A small hut was built by a swagman and his wife by the waterhole but quickly was abandoned after the shrieks of the ghost drove them away. The legend grew and more and more people were certain that the place was haunted. There was even legends that the local indigenous would not go near the area as it was said to be cursed. An article in the Longreach Leader may shed some light as to the source of the mystery. It says “A boundary rider there went mad and after killing his wife and daughter, hid them down a well, and that it is his mad cries that are heard. It is a fact, that while sheep sleep quietly, graze in the paddock, cattle or horses if put there always break the fence and get out. They simply refuse to stay there” (1942). The newspaper continues to give an account of another pair of men who stayed at the station and heard a terrifying shriek coming from outside the hut. Needless to say they didn’t sleep much that night and in the morning when they exited the small building they found their horses were gone (later found quite some distance). Of course there were those who don’t believe and some had even set out to solve the mystery of the Wilga, “Two shearers who did not believe in ghosts, swore to get to the bottom of the mystery. They went off with rifles and food but were back within a few hours, scared stiff. It seems they found the old hut and took up position there, just before the rise of the moon. Suddenly they heard the most dreadful screams and they went to investigate. So clumsy were they in their efforts to emulate Sherlock Holmes, that one of the men nearly fell down the well, from where they considered the screams had emanated. They crawled back to the old hut, one moving round to see what he could locate, while his mate, forgetting that his cobber was about on the other side of the hut, heard a noise, crawled round to see what it was – saw something, and fired. Soon they were blazing away at each other – happily missing. When of course, they both heard the greatest clattering of hooves, they took to their heels, not stopping until they reached the shed” (1942).
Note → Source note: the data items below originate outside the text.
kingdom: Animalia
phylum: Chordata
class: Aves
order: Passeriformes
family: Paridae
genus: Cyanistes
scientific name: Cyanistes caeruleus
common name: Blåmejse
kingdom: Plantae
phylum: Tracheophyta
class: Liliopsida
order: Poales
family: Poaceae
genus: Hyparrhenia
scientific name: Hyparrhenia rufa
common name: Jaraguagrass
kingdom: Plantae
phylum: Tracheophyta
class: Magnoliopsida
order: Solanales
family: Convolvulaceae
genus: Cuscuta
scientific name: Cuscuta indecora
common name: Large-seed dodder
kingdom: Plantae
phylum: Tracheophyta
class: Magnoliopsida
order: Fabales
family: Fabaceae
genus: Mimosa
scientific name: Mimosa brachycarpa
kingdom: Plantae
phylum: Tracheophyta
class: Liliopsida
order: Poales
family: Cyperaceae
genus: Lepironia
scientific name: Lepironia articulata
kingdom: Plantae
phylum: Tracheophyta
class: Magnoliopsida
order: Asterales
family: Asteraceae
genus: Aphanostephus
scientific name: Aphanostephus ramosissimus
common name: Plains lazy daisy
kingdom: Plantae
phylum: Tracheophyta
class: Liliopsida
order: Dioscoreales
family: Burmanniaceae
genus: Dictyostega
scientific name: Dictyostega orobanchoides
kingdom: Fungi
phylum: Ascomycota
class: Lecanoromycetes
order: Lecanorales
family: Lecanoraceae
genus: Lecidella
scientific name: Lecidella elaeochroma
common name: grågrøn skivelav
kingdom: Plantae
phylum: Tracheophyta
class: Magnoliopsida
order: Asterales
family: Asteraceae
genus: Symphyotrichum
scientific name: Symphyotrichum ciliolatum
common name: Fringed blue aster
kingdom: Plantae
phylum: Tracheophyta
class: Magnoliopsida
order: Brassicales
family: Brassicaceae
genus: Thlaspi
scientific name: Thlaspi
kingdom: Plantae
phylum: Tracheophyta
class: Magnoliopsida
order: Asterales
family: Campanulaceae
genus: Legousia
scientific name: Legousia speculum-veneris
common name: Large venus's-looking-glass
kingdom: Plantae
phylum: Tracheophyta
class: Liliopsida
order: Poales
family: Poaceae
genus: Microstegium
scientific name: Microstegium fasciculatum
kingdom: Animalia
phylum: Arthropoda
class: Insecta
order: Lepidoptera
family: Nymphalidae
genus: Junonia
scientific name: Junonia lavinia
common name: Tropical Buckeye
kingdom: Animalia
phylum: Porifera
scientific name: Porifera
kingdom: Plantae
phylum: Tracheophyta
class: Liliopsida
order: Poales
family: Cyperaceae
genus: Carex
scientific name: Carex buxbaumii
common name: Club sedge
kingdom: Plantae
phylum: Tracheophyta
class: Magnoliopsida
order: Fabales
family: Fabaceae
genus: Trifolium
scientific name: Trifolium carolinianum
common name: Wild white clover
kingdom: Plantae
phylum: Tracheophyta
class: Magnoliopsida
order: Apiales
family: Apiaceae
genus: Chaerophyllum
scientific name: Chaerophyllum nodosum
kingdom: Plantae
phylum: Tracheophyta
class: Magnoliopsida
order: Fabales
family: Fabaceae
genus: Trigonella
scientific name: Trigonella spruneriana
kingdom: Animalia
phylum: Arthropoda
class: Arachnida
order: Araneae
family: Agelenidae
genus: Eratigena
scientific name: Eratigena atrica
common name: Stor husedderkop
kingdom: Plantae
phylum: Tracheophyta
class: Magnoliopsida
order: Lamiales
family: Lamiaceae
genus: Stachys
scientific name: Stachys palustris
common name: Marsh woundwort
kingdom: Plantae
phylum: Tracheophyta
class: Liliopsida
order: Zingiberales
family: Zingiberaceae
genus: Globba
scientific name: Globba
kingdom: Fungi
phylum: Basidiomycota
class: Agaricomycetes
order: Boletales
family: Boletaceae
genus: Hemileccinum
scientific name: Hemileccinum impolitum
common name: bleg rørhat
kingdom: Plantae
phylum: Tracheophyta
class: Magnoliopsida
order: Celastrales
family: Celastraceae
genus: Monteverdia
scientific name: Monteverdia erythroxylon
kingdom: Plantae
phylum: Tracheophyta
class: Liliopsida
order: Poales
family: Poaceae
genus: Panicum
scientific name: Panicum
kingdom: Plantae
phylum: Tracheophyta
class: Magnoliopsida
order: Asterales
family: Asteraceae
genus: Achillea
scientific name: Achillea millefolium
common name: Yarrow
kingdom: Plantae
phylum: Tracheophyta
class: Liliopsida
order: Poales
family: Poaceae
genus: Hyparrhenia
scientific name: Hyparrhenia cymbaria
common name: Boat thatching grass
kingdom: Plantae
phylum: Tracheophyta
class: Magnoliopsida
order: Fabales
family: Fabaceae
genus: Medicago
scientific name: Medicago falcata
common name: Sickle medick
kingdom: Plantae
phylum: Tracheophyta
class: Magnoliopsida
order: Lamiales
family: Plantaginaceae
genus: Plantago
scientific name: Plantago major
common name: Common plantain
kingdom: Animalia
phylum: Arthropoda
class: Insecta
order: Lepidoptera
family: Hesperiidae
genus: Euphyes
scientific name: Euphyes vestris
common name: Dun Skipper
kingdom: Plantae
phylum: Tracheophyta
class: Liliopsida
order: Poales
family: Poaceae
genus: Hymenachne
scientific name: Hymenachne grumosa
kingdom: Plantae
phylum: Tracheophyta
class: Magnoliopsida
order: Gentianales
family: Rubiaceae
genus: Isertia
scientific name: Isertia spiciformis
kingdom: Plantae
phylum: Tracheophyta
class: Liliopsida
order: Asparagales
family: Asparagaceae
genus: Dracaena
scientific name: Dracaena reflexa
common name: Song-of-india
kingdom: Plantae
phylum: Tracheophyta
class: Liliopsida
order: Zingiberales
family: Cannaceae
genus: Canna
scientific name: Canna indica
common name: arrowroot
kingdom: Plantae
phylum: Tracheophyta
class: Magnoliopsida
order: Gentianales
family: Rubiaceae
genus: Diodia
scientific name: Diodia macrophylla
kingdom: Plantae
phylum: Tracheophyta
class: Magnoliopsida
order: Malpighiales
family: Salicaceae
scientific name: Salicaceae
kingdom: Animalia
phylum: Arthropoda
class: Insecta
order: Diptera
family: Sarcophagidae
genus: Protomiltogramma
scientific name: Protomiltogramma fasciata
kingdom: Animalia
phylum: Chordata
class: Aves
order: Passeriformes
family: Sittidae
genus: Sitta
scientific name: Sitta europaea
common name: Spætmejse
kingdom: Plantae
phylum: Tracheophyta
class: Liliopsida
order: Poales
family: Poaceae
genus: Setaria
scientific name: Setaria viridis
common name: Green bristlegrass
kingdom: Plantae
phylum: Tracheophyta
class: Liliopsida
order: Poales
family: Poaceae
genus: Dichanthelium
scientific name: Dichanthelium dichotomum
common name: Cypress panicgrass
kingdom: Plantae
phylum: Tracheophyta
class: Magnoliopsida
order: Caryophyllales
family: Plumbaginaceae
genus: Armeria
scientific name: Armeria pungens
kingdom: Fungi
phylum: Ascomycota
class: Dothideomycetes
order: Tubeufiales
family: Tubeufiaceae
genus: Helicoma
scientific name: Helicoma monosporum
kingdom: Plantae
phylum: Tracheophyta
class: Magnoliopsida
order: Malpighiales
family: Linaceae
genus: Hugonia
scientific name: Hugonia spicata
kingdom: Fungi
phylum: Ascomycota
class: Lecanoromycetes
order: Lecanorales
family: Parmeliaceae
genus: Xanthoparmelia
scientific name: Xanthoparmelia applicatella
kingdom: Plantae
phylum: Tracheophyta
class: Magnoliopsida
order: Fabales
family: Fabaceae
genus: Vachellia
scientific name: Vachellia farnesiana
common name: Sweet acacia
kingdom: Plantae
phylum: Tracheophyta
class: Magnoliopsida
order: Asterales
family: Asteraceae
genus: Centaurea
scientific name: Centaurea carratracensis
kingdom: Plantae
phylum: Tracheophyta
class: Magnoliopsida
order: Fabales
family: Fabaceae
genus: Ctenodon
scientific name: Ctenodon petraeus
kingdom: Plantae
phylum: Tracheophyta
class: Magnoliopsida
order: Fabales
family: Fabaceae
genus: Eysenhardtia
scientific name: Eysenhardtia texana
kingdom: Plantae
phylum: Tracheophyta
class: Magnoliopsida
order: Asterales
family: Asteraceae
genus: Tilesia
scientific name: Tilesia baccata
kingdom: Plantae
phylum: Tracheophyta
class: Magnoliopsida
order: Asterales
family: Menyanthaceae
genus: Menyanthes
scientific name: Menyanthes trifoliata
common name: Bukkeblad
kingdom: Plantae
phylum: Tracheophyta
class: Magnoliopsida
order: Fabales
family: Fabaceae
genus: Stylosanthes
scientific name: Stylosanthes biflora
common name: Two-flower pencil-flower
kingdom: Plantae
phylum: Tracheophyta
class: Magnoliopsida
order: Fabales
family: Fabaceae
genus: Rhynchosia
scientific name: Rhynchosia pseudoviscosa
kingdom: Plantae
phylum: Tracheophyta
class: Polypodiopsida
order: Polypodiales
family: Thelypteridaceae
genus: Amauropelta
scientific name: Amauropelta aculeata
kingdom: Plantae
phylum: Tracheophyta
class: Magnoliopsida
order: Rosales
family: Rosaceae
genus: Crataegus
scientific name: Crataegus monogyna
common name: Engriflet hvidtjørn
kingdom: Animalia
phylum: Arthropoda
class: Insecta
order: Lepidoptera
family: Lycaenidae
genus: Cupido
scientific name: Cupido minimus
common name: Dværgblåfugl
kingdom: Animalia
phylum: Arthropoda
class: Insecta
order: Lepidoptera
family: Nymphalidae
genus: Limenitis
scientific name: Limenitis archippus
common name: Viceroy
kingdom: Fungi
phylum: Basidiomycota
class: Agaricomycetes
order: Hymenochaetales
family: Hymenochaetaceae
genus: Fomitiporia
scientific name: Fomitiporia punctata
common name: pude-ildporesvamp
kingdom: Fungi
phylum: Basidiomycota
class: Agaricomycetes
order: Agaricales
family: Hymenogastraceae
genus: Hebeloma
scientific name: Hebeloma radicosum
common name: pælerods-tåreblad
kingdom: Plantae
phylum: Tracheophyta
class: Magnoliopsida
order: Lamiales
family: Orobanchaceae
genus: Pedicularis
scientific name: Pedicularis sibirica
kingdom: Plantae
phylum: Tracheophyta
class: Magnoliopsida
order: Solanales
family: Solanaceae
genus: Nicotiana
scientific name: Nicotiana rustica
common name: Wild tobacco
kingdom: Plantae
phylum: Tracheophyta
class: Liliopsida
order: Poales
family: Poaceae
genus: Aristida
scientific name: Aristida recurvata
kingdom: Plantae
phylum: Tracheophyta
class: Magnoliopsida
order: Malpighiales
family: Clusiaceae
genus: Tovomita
There are numerous other tales in many publications throughout the early to mid 20th century. Very few however did much in the way of offering an explanation as to what was heard by all these people, most newspapers preferred to perpetuate the idea of a ghost looming over a hut in the middle of rural Queensland. However, S.W. Cleary in the Narromine New & Trangie Advocate offers a very reasonable explanation to what may have been responsible for scaring so many people away from this spot; “There is nothing supernatural about the supposed haunted Wilga waterhole, and the shrieking can easily be explained, in fact it is no mystery to most sensible minded people who have camped there. The legend first got its start from a man being left in charge of a house owned by Colin Bertram. I often heard the weird sound which reminded me of a woman in pain. One night I followed it to a huge tree over hanging the river. Next day a man from Ruthven Station climbed the tree and in a hollow limb (sic), found a nest with four young owls in it. I lived in those parts for years and never knew the blacks to be frightened of the place, in fact they often fished in the hole and one of them, named Milbung Tommy, is buried there. It used to be a common thing for bushmen to who came that way to be asked “Did you hear the Wilga ghost?” but take it from me the owls or some other birds are at the bottom of the business” (1928).
So there you have it and although not as fanciful and entertaining as the idea of a ghost looming over the waterhole, the most probable culprit are birds (Maybe an lyrebird imitating the dying cries of the wife and daughter who were murdered?) Anyone who has spent any amount of time camping in the Australian outback can vouch for the strange sounds and all-round eeriness of some places in the bush. Its what makes it what it is. It wouldn’t take much for something like the Wilga ghost to gain traction from a seemingly inexplicable event. So it was probably nothing – although I will definitely not be finding out for myself!